CBS symposium on “Youth, Violence and Reconciliation in Multigenerational Perspective: challenges and opportunities in post genocide Rwanda”

5 februari 2018


 Picture 1: Dr. Chantal Ingabire, Senior Researcher in CBS and APN grantee 2017


On Thursday, 18th January 2018, at Umubano Marasa Hotel, Community-Based Sociotherapy (CBS), a Rwandan Non-Governmental Organization (NGO) that aims at promoting interpersonal healing and grassroots reconciliation processes, organized a one-day symposium on “Youth, Violence and Reconciliation in Multigenerational Perspective: challenges and opportunities in post genocide Rwanda”, in which representatives from (non-) government institutions, universities, embassies and   other multilateral organizations were present.



The symposium featured a research conducted by CBS with financial support received from the African Peacebuilding Network (APN) of the Social Science Research Council (SSRC). The research aimed at understanding reconciliation processes among Rwandan youth, the contributions of various actors to reconciliation among youth and based on findings informing policy and practice. The premise of this research was that true reconciliation is a lengthy and complex process that requires long-term engagement of individuals at all levels of society, including the generation that did not go through genocide. The research was conducted in August 2017 in Rubavu district, Western province of Rwanda. Respondents included youth identified through a number of civil society organizations (CSOs) and government initiatives that work in the field of peacebuilding at mainly secondary school level and those that do not take part in any club or association focusing on peacebuilding. 


 Picture 2: Prof. Annemiek Richters, Amsterdam Institute for Social Science Research, The Netherlands


The findings of the research suggested that youth respondents recognized a number of efforts undertaken by the government of Rwanda following the 1994 Genocide against the Tutsi to provide justice to the victims, initiate the process of psychological healing, restore social relationships and foster unity and reconciliation. It was however reported that a divergence between public and family narratives on reconciliation is still observed, which may hinder reconciliation processes and fueling the occurrence of genocide ideology (divisionism and negationism).



 In addition, respondents in the research who are also members of various clubs/groups operating at mainly secondary school level aiming at fighting against genocide ideology and promoting unity and reconciliation evaluated them as important in terms of bringing together youth of different backgrounds and potentially with different conceptualizations of the past, increasing their cohesion and raising awareness on the 1994 genocide, while enabling attitudinal and behavioral changes within respective families and communities. However, they highlighted an insufficient mentorship in terms of trainings or regular follow-up visits as well as the need of educational materials. Furthermore, the clubs were found mainly operating at school level with limited grassroots platforms (i.e. cell or village level) in which reconciliation messages can be discussed for youth out of schools. 

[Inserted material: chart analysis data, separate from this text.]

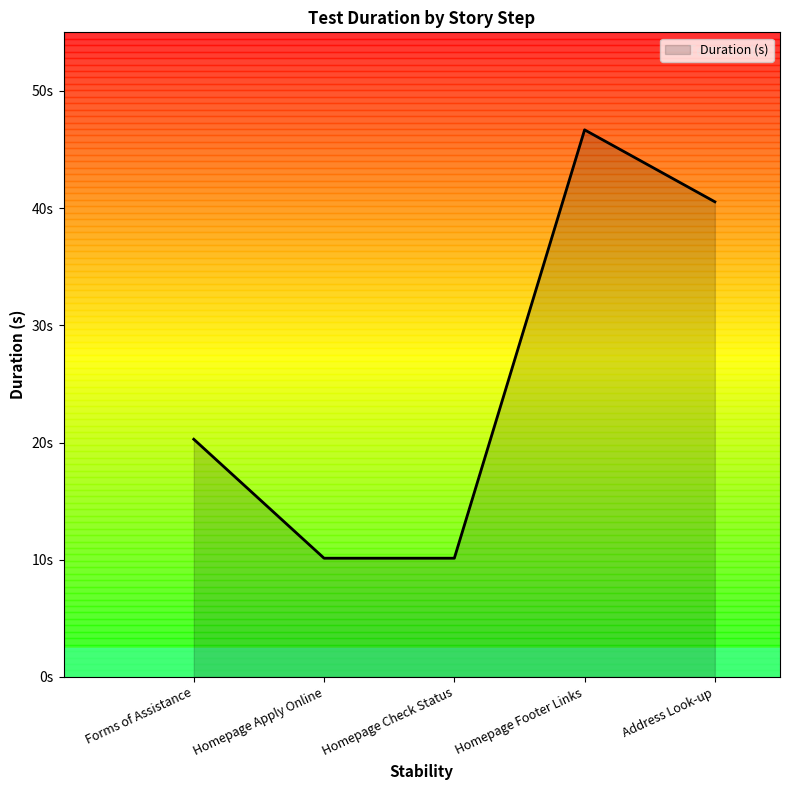

Rank the categories by value from highest to lowest.

Homepage Footer Links, Address Look-up, Forms of Assistance, Homepage Apply Online, Homepage Check Status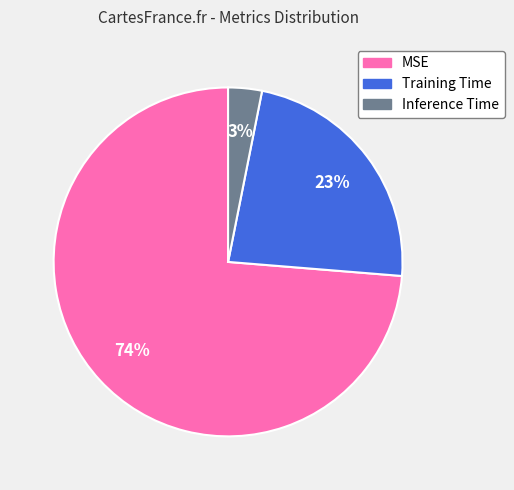

Combined, do MSE and Training Time account for over 50%?

Yes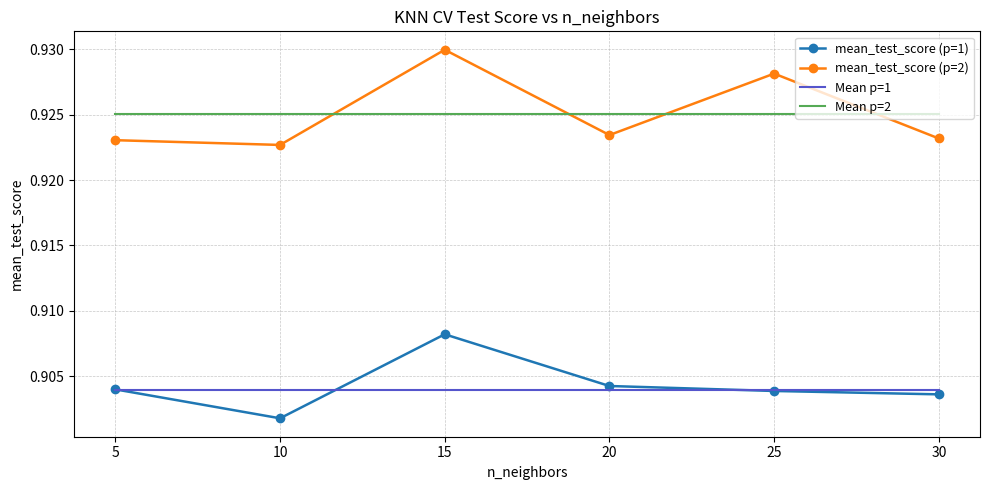

At which label does mean_test_score (p=1) reach its minimum?

10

Picture3: Distinguished guests and representatives of  UNDP, CCM-UR, IRDP, NURC, CBS (left to right)


The present research therefore highlighted the importance of the living environment when it comes to reconciliation among youth as well as the need for mentorship and scale up of youth reconciliation initiatives that aim at effective interventions targeting different levels of society with the ultimate aim of sustainable peace. 



The presentation on research findings was framed by other presentations that theorized the notion of intergenerational (dis)continuity (how parental involvement in a particular behavior influences the likelihood that their child will also be involved in that same behavior at the same developmental stage); provided a broader understanding of the cycle of violence in the Great Lakes region; contributed to understanding the importance of examining peacebuilding through a trauma lens and outlined the policy perspective with regard to youth and reconciliation. See a full symposium concept note and agenda here.



Picture 4: His Grace Archbishop Onesphore Rwaje, Chair of CBS Board of Directors and Bishop John Rucyahana, the chair of the National Unity and Reconciliation Commission (NURC)


Closing the symposium, the chair of the National Unity and Reconciliation Commission (NURC), Bishop John Rucyahana, commended efforts deployed by CBS both in research and interventions when it comes to healing, but also highlighted that challenges are still there “We inherited pain and guilt from the past and we should approach the future with knowledge and facts.”